Что нужно сделать:
[A] Перечислите все названия журналов, газет и сочинений, которые встречаются в отрывке о Чаадаеве и Сербском.
[B] Напишите продолжение отрывка о Чаадаеве и Сербском, начиная сразу после его последнего предложения.

Текст для разбора:
○ ○ ○ ○ ○
С одной стороны, Чаадаева как будто и впрямь вырядили в сумасшедшие. С другой – о странностях его характера пишут многие современники. Наконец, вполне вероятно, что царь и вправду думал, будто написать такой текст невозможно в здравом уме и твердой памяти. Во всяком случае, Чаадаев легко отделался: издатель "Телескопа" Николай Надеждин был сослан в Усть-Сысольск, цензор, пропустивший статью в печать, уволен, журнал закрыт. Через год с Чаадаева сняли надзор с условием "не сметь ничего писать". Он, однако, написал "Апологию сумасшедшего", в которой оправдывал принятые к нему меры: "В сущности, правительство только исполнило свой долг". Но и этот текст увидел свет лишь в посмертном французском издании.

Во второй половине XIX века русская научная психиатрия бурно развивается и получает европейское признание, ненасильственные методы лечения становятся основными. Мировое светило судебной психиатрии Владимир Сербский был не только исключительно светлой личностью, но и отличался высокой принципиальностью в отношениях с властями.

Известен случай, когда он не позволил полиции провести осмотр пациентов клиники (подозревали, что там укрылись объявленные в розыск революционеры). Дело было в 1906 году, полицейский пристав имел на руках предписание градоначальника Рейнбота. Однако Сербский решительно заявил, что не позволит беспокоить больных. И полиция ретировалась.

Годом позже Сербский вступил в новый острый конфликт с властями. В московской тюремной больнице покончил с собой арестант Шмидт, дожидавшийся суда по обвинению в организации вооруженного восстания в Москве. Шмидт страдал психическим расстройством и был освидетельствован комиссией, в состав которой входил и Сербский. Смерть Шмидта, нуждавшегося в особом уходе, возмутила его. Психиатр выступил с резким обличением в газете "Русские ведомости". Не забудется и его экпертиза по "делу Бейлиса".
○ ○ ○ ○ ○
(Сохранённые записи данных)
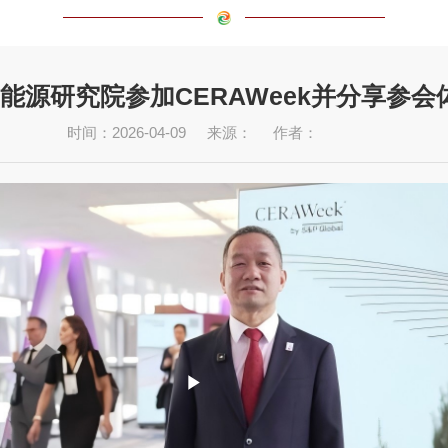
能源研究院参加CERAWeek并分享参会
时间：2026-04-09
来源：
作者：
P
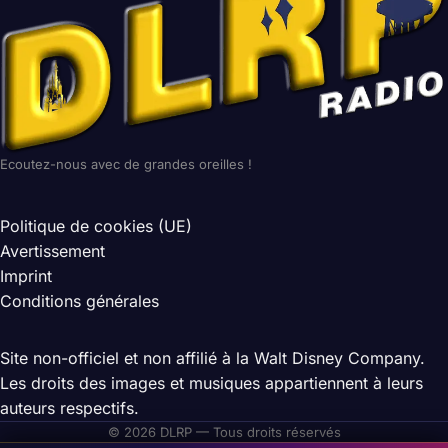
Ecoutez-nous avec de grandes oreilles !
Politique de cookies (UE)
Avertissement
Imprint
Conditions générales
Site non-officiel et non affilié à la Walt Disney Company.
Les droits des images et musiques appartiennent à leurs
auteurs respectifs.
© 2026 DLRP — Tous droits réservés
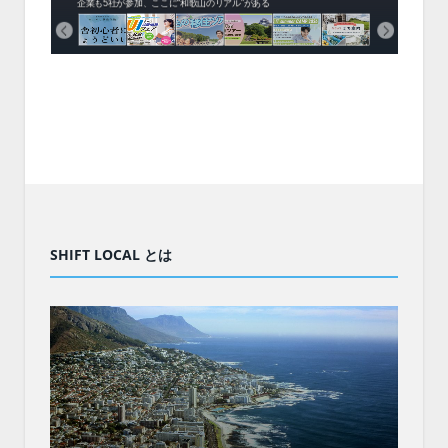
企業も5社が参加、ここに“和歌山のリアル”がある
まい
SHIFT LOCAL とは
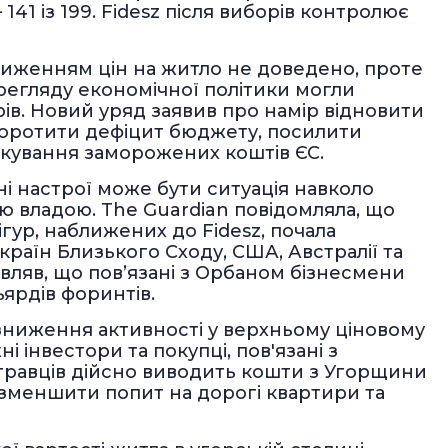
141 із 199. Fidesz після виборів контролює
ниженням цін на житло не доведено, проте
ерегляду економічної політики могли
ів. Новий уряд заявив про намір відновити
коротити дефіцит бюджету, посилити
окування заморожених коштів ЄС.
і настрої може бути ситуація навколо
ою владою. The Guardian повідомляла, що
гур, наближених до Fidesz, почала
раїн Близького Сходу, США, Австралії та
вляв, що пов’язані з Орбаном бізнесмени
ярдів форинтів.
зниження активності у верхньому ціновому
і інвестори та покупці, пов'язані з
 гравців дійсно виводить кошти з Угорщини
 зменшити попит на дорогі квартири та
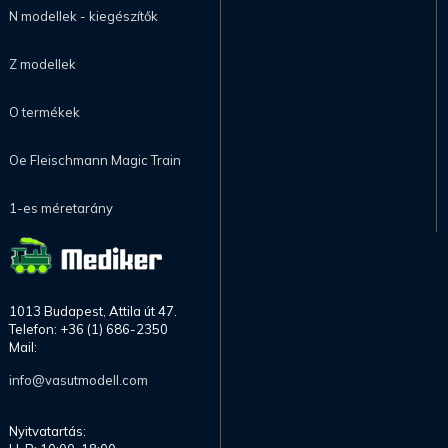
N modellek - kiegészítők
Z modellek
O termékek
Oe Fleischmann Magic Train
1-es méretarány
1013 Budapest, Attila út 47.
Telefon: +36 (1) 686-2350
Mail:
info@vasutmodell.com
Nyitvatartás:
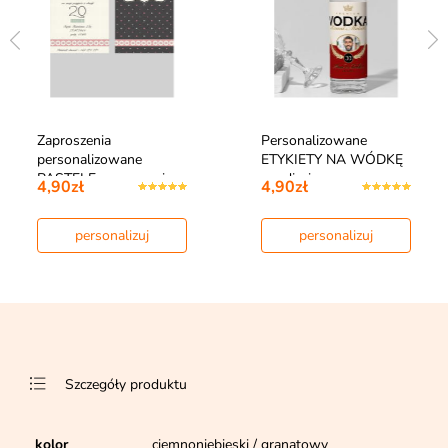
Zaproszenia
Personalizowane
personalizowane
ETYKIETY NA WÓDKĘ
PASTELE zaproszenia
ze zdjęciem
4,90zł
4,90zł
na…
personalizuj
personalizuj
Szczegóły produktu
kolor
ciemnoniebieski / granatowy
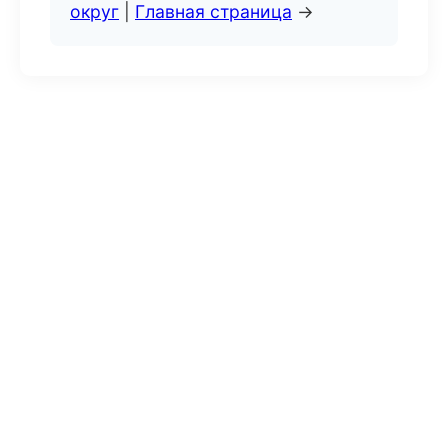
округ
|
Главная страница
→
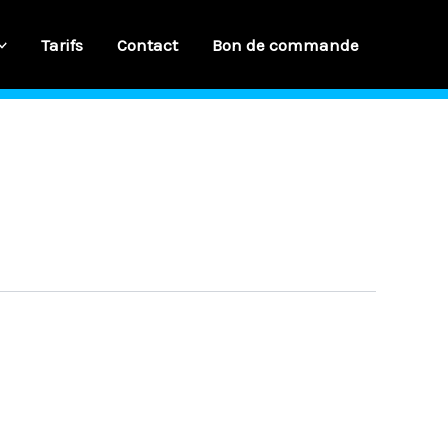
Tarifs
Contact
Bon de commande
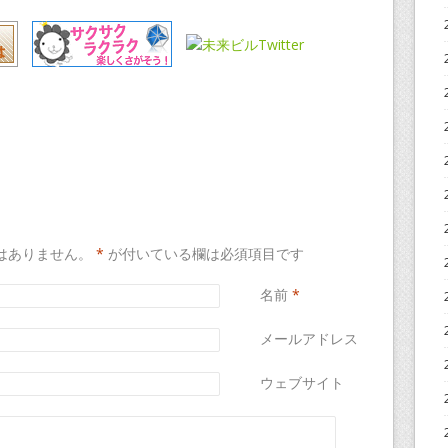
はありません。
*
が付いている欄は必須項目です
名前
*
メールアドレス
*
ウェブサイト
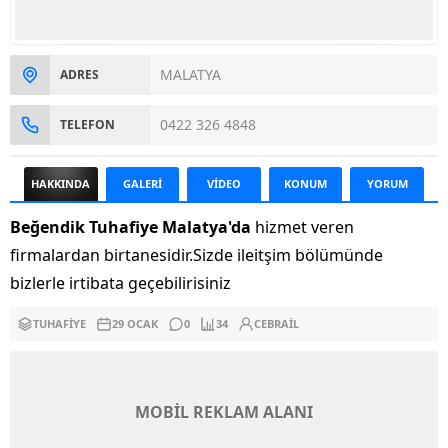
MALATYA
ADRES
0422 326 4848
TELEFON
HAKKINDA
GALERİ
VİDEO
KONUM
YORUM
Beğendik Tuhafiye Malatya'da
hizmet veren
firmalardan birtanesidir.Sizde ileitşim bölümünde
bizlerle irtibata geçebilirisiniz
TUHAFIYE
29 OCAK
0
34
CEBRAIL
MOBİL REKLAM ALANI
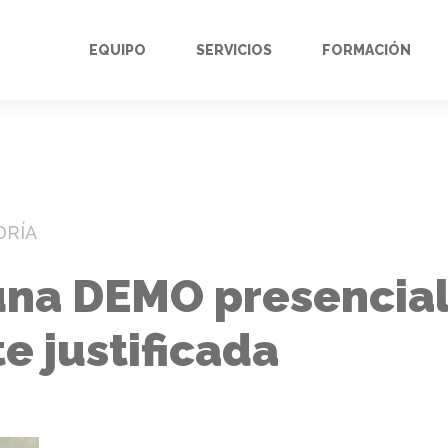
EQUIPO
SERVICIOS
FORMACIÓN
ORÍA
 una DEMO presencia
 justificada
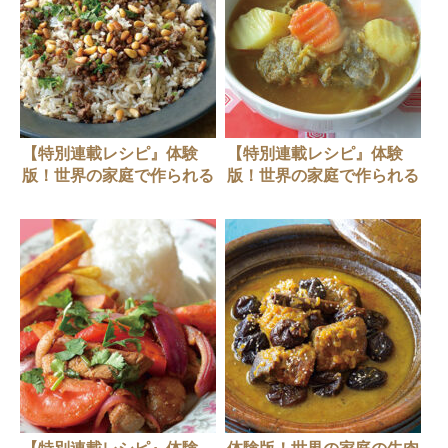
【特別連載レシピ』体験
【特別連載レシピ』体験
版！世界の家庭で作られる
版！世界の家庭で作られる
牛肉料理【レバノン】ハッ
牛肉料理【ベトナム】ボー
シュウェー
コー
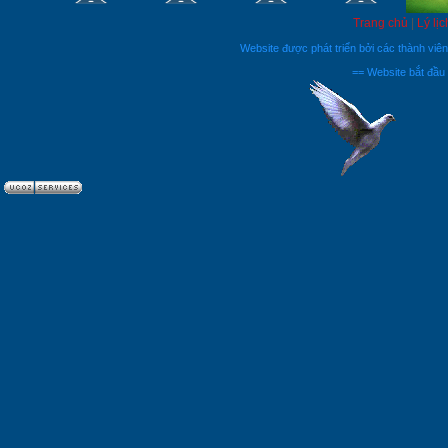
Trang chủ
|
Lý lịc
Website được phát triển bởi các thành vi
== Website bắt đầu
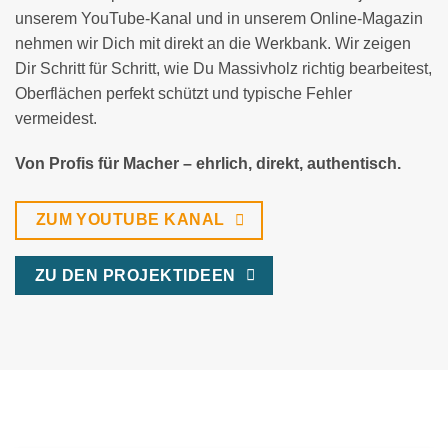
unserem YouTube-Kanal und in unserem Online-Magazin
nehmen wir Dich mit direkt an die Werkbank. Wir zeigen
Dir Schritt für Schritt, wie Du Massivholz richtig bearbeitest,
Oberflächen perfekt schützt und typische Fehler
vermeidest.
Von Profis für Macher – ehrlich, direkt, authentisch.
ZUM YOUTUBE KANAL
ZU DEN PROJEKTIDEEN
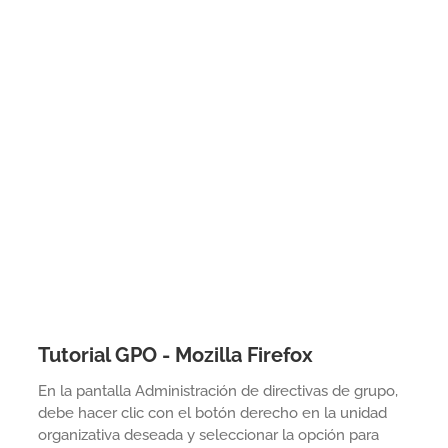
Tutorial GPO - Mozilla Firefox
En la pantalla Administración de directivas de grupo,
debe hacer clic con el botón derecho en la unidad
organizativa deseada y seleccionar la opción para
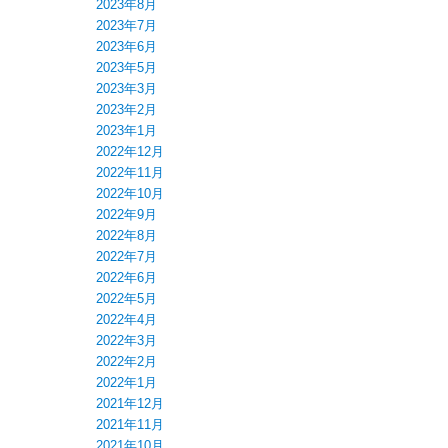
2023年8月
2023年7月
2023年6月
2023年5月
2023年3月
2023年2月
2023年1月
2022年12月
2022年11月
2022年10月
2022年9月
2022年8月
2022年7月
2022年6月
2022年5月
2022年4月
2022年3月
2022年2月
2022年1月
2021年12月
2021年11月
2021年10月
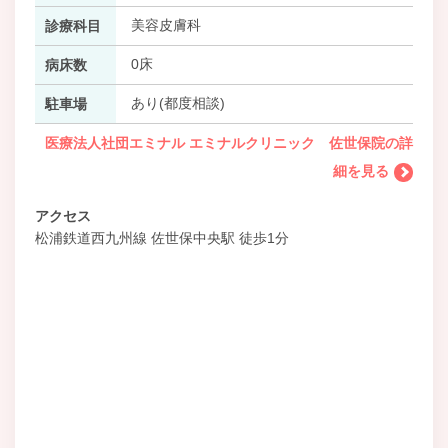
美容皮膚科
診療科目
0床
病床数
あり(都度相談)
駐車場
医療法人社団エミナル エミナルクリニック 佐世保院の詳
細を見る
アクセス
松浦鉄道西九州線 佐世保中央駅 徒歩1分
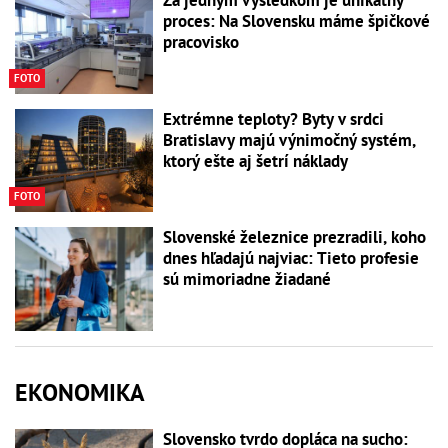
proces: Na Slovensku máme špičkové
pracovisko
FOTO
Extrémne teploty? Byty v srdci
Bratislavy majú výnimočný systém,
ktorý ešte aj šetrí náklady
FOTO
Slovenské železnice prezradili, koho
dnes hľadajú najviac: Tieto profesie
sú mimoriadne žiadané
EKONOMIKA
Slovensko tvrdo dopláca na sucho:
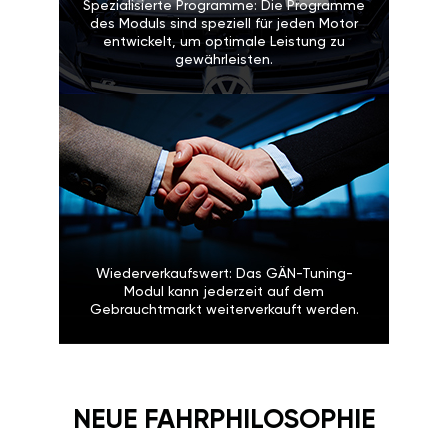
Spezialisierte Programme: Die Programme
des Moduls sind speziell für jeden Motor
entwickelt, um optimale Leistung zu
gewährleisten.
Wiederverkaufswert: Das GÄN-Tuning-
Modul kann jederzeit auf dem
Gebrauchtmarkt weiterverkauft werden.
NEUE FAHRPHILOSOPHIE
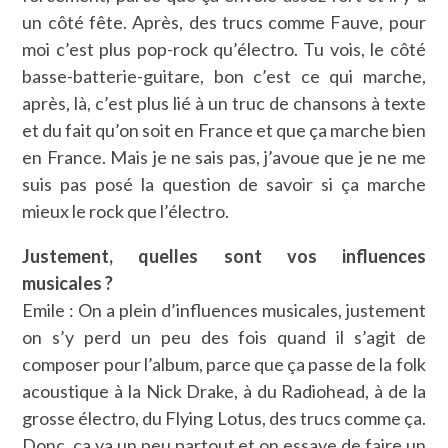
un côté fête. Après, des trucs comme Fauve, pour
moi c’est plus pop-rock qu’électro. Tu vois, le côté
basse-batterie-guitare, bon c’est ce qui marche,
après, là, c’est plus lié à un truc de chansons à texte
et du fait qu’on soit en France et que ça marche bien
en France. Mais je ne sais pas, j’avoue que je ne me
suis pas posé la question de savoir si ça marche
mieux le rock que l’électro.
Justement, quelles sont vos influences
musicales ?
Emile : On a plein d’influences musicales, justement
on s’y perd un peu des fois quand il s’agit de
composer pour l’album, parce que ça passe de la folk
acoustique à la Nick Drake, à du Radiohead, à de la
grosse électro, du Flying Lotus, des trucs comme ça.
Donc, ça va un peu partout et on essaye de faire un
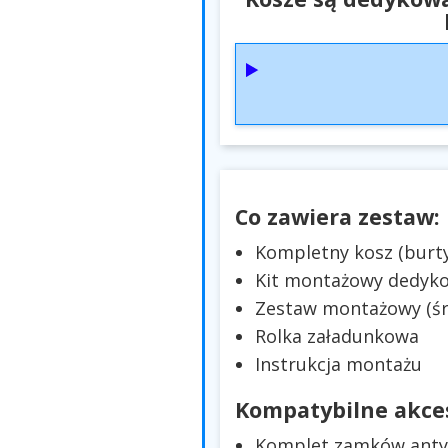
Co zawiera zestaw:
Kompletny kosz (burty
Kit montażowy dedyk
Zestaw montażowy (śru
Rolka załadunkowa
Instrukcja montażu
Kompatybilne akces
Komplet zamków antyk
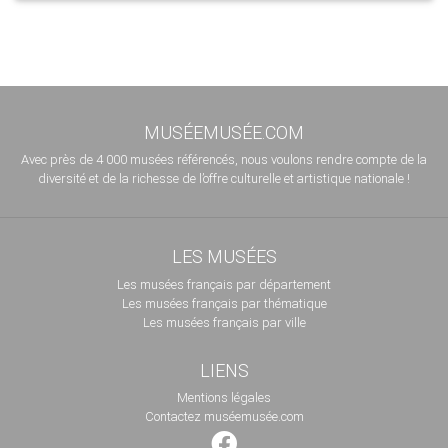
MUSÉEMUSÉE.COM
Avec près de 4 000 musées référencés, nous voulons rendre compte de la
diversité et de la richesse de l’offre culturelle et artistique nationale !
LES MUSÉES
Les musées français par département
Les musées français par thématique
Les musées français par ville
LIENS
Mentions légales
Contactez muséemusée.com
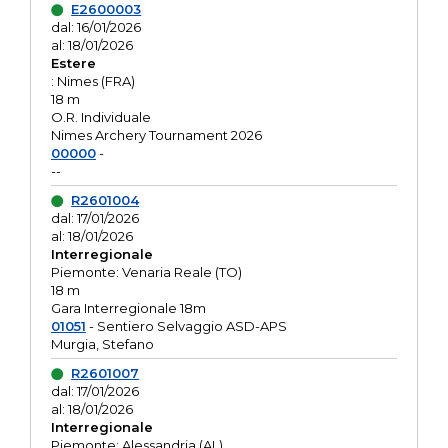
E2600003
dal: 16/01/2026
al: 18/01/2026
Estere
: Nimes (FRA)
18 m
O.R. Individuale
Nimes Archery Tournament 2026
00000
-
--
R2601004
dal: 17/01/2026
al: 18/01/2026
Interregionale
Piemonte: Venaria Reale (TO)
18 m
Gara Interregionale 18m
01051
- Sentiero Selvaggio ASD-APS
Murgia, Stefano
R2601007
dal: 17/01/2026
al: 18/01/2026
Interregionale
Piemonte: Alessandria (AL)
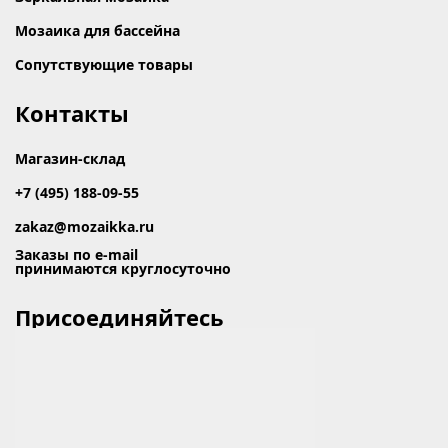
Мозаика для бассейна
Сопутствующие товары
Контакты
Магазин-склад
+7 (495) 188-09-55
zakaz@mozaikka.ru
Заказы по e-mail
принимаются круглосуточно
Присоединяйтесь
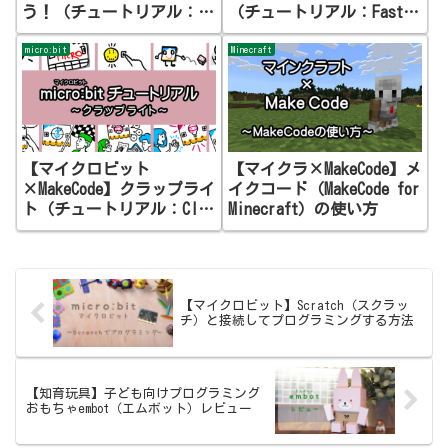
う！（チュートリアル：
（チュートリアル：Fast
Agent Moves）
Forward）
micro:bit
Minecraft
【マイクロビット
【マイクラ×MakeCode】メ
×MakeCode】クラップライ
イクコード（MakeCode for
ト（チュートリアル：Clap
Minecraft）の使い方
Lights）
【マイクロビット】Scratch（スクラッ
チ）と接続してプログラミングする方法
【知育玩具】子ども向けプログラミング
おもちゃembot（エムボット）レビュー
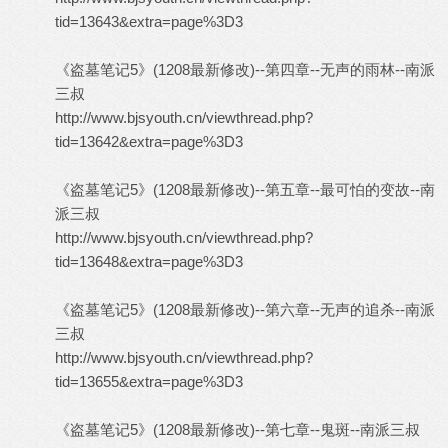
tid=13643&extra=page%3D3
《盗墓笔记5》(1208最新修改)--第四章--无声的雨林--南派
三叔
http://www.bjsyouth.cn/viewthread.php?
tid=13642&extra=page%3D3
《盗墓笔记5》(1208最新修改)--第五章--最可怕的变故--南
派三叔
http://www.bjsyouth.cn/viewthread.php?
tid=13648&extra=page%3D3
《盗墓笔记5》(1208最新修改)--第六章--无声的追杀--南派
三叔
http://www.bjsyouth.cn/viewthread.php?
tid=13655&extra=page%3D3
《盗墓笔记5》(1208最新修改)--第七章--鬼斑--南派三叔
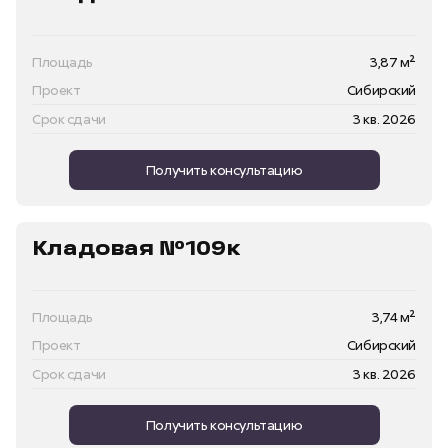
Площадь
3,87 м²
Проект
Сибирский
Срок сдачи
3 кв. 2026
Получить консультацию
Кладовая №109к
Площадь
3,74 м²
Проект
Сибирский
Срок сдачи
3 кв. 2026
Получить консультацию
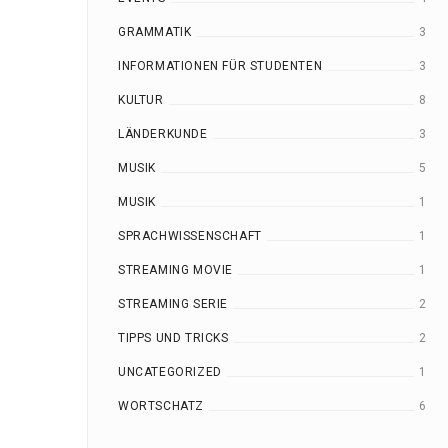
GRAMMATIK
3
INFORMATIONEN FÜR STUDENTEN
3
KULTUR
8
LÄNDERKUNDE
3
MUSIK
5
MUSIK
1
SPRACHWISSENSCHAFT
1
STREAMING MOVIE
1
STREAMING SERIE
2
TIPPS UND TRICKS
2
UNCATEGORIZED
1
WORTSCHATZ
6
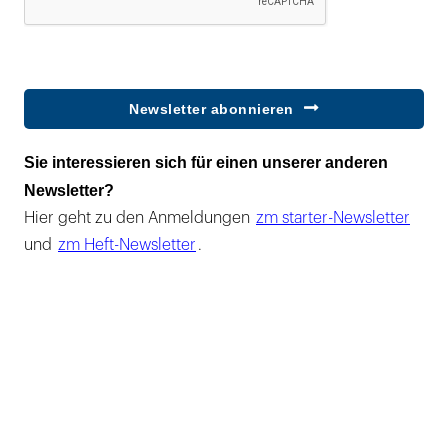
Newsletter abonnieren
Sie interessieren sich für einen unserer anderen
Newsletter?
Hier geht zu den Anmeldungen
zm starter-Newsletter
und
zm Heft-Newsletter
.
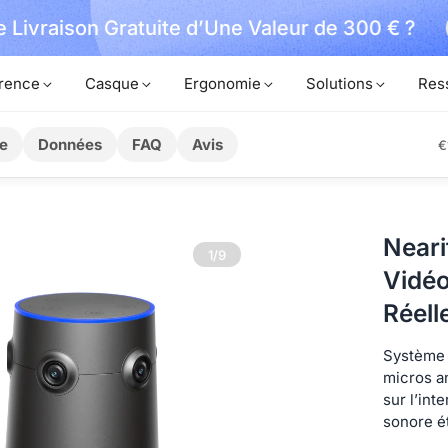
 Livraison Gratuite d’Une Valeur de 300 € ?
rence
Casque
Ergonomie
Solutions
Res
e
Données
FAQ
Avis
€
Neari
1/9
Vidé
Réell
Système 
micros an
sur l’int
sonore é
○ ○ ○ ○ ○
Ответы по порядку:
[A] «Телескоп», «Апология сумасшедшего», «Русские ведомости».

[B]
С приходом к власти большевиков психиатрия превратилась в орудие политических репрессий. Французский иссследователь Доминик Кола обратил внимание что Ленин активно использует в полемике со своими противниками психиатричсеский лексикон. В его статьях неоднократно встречается термин "истерия". Добавим к этому многочисленные безапелляционные требования отправить на лечение несогласных с ним соратников. Вот лишь некоторые примеры.

"Мы будем последними дураками, если тотчас и насильно не сошлем его в санаторий". "По-моему, надо бы ее арестовать и по этапу выслать в германский санаторий". "Зачем же так нервничать, что писать совершенно невозможную фразу, будто ЦК – это я? Это переутомление. Отдохните серьезно. Обдумайте, не лучше ли за границей. Надо вылечиться вполне".

Своих он спроваживает в заграничные санатории. Политическим оппонентам уготована иная участь. Первый широко известный случай применения большевиками карательной психиатрии – дело Марии Спиридоновой, одного из вождей левых эсеров, предпринявших 6 июля 1918 года попытку государственного переворота. Учитывая ее "болезненно-истерическое состояние", трибунал постановил изолировать Спиридонову на год "посредством заключения ее в санаторий". "Санатория должна быть такая, - указывал Дзержинский подчиненным, - чтобы из нее трудно было бежать и по техническим условиям". Она бежала, была арестована, снова пыталась бежать, получила три года ссылки, потом еще и еще. Наконец, в 1937-м получила 25 лет тюрьмы и была расстреляна в сентябре 1941 года в Орловском централе вместе с другими заключенными.

Дело Ларисы Арап заставляет заново осмыслить угрозу, исходящую от забывших свой долг психиатров. Неужели прав Станислав Ежи Лец, сказавший, что "у каждого века свое средневековье"?